LAST week some lawmakers and citizens insisted that a state-developed, state-implemented set of academic standards is a federal conspiracy or even a United Nations takeover of education. Voters should recognize these views for the “black helicopter” musings that they are.
The Common Core State Standards Initiative is meant to establish a single set of clear, rigorous educational standards for kindergarten through 12th grade in English language arts and mathematics. The initiative has been led by state governors and state education commissioners through the National Governors Association and the Council of Chief State School Officers. States must individually adopt the standards to participate. Adoption is a voluntary, state-by-state process.
Yet critics, including opponents who recently rallied at the Oklahoma Capitol, insist the standards represent a federal takeover or even “dangerous Trojan horse” tied to the U.N. Nonsense! Under the federal No Child Left Behind Act, the federal government can't enact national curriculum standards, create a national testing system or establish a national student database.
While the federal government gave funds to some states adopting Common Core standards (but not Oklahoma), no one was holding a gun to legislators' heads — unless we missed the machine gun nests trained on Oklahoma lawmakers as they overwhelmingly OK'd legislation in 2010 adopting the standards.
Instead, Common Core standards have been embraced because the idea makes sense. The standards will allow an apples-to-apples comparison of Oklahoma students' performance with that of other states. That's a goal policymakers should embrace, particularly if high standards are maintained.
Past state standards — in Oklahoma and other states — were often watered down to game the system. Rather than honestly grapple with education challenges, policymakers lowered the bar and declared “success” in the presence of abject failure. This is why most Oklahoma students could meet state standards while National Assessment of Educational Progress results simultaneously showed more than 70 percent of Oklahoma eighth-graders were below proficient in reading and math.
Those abuses, which Common Core critics tacitly endorse, fuel calls for a federal takeover. By contrast, the Common Core initiative could ensure that states maintain control over their education systems while providing clear reporting of results in a nationally uniform fashion that incentivizes improvement.
Chester E. Finn, Jr., president of the Thomas B. Fordham Foundation, calls Common Core “the best path toward getting Uncle Sam and heavy-handed state governments to back off from micro-managing how schools are run” and return authority to the local level. Finn argues that rigorous standards and transparent national reporting will empower local citizens to make needed changes. That, in turn, negates any federal argument for usurping state authority.

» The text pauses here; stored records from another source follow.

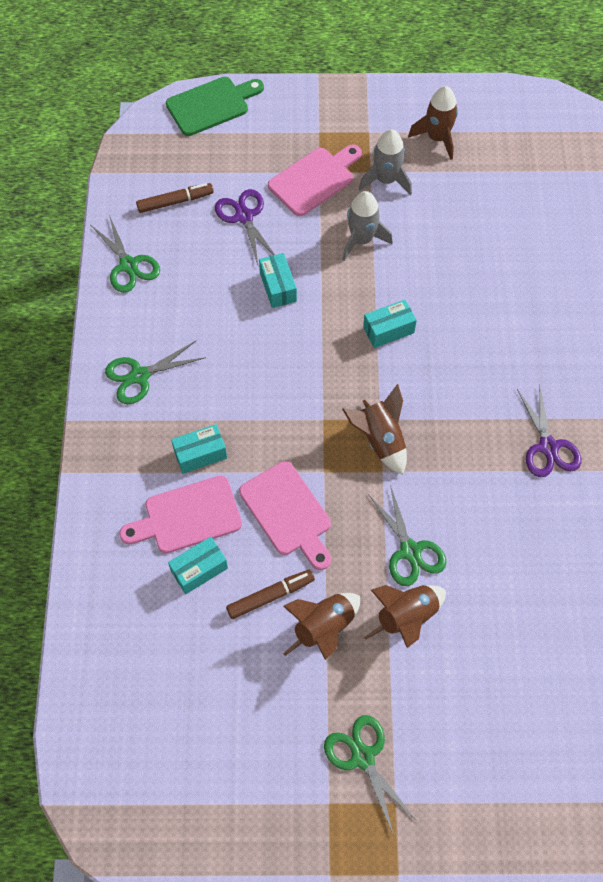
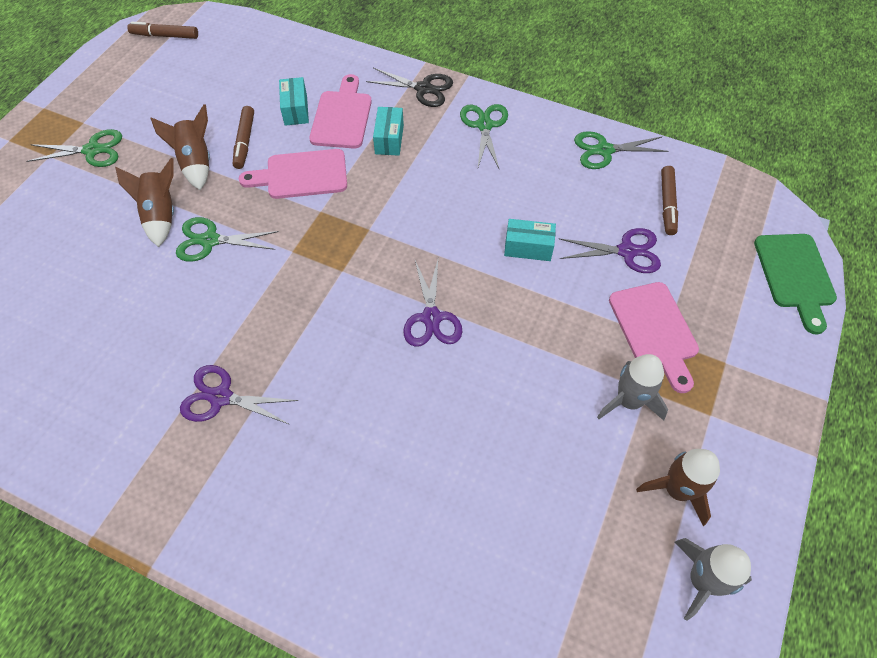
camera: 115 degrees right, 5 degrees down
(108, 455) = (423, 89): none -> black scissors
(137, 811) = (165, 36): none -> brown marker
(361, 240) = (554, 341): grey rocket -> grey rocket (702, 580)
(380, 439) = (322, 262): brown rocket -> none
(388, 330) = (431, 318): turquoise box -> purple scissors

Ongoing development of Common Core assessments in the states will be crucial for the initiative's success. They should be closely monitored, which doesn't justify junking the whole thing. Serious standards won't cost Oklahoma control of its schools — even if those standards are also separately adopted by other states.
When Common Core legislation passed in 2010, state Rep. Gus Blackwell, R-Laverne, supported it. Now he calls the standards a “program for which we know little about.” So Blackwell apparently supports major bills without understanding them, but doesn't think that this disqualifies him from helping set academic standards for Oklahoma students. And he's clearly not overly concerned about the standards' validity or national transparency.
This isn't an argument for repealing Common Core standards. It's an argument for replacing certain legislators.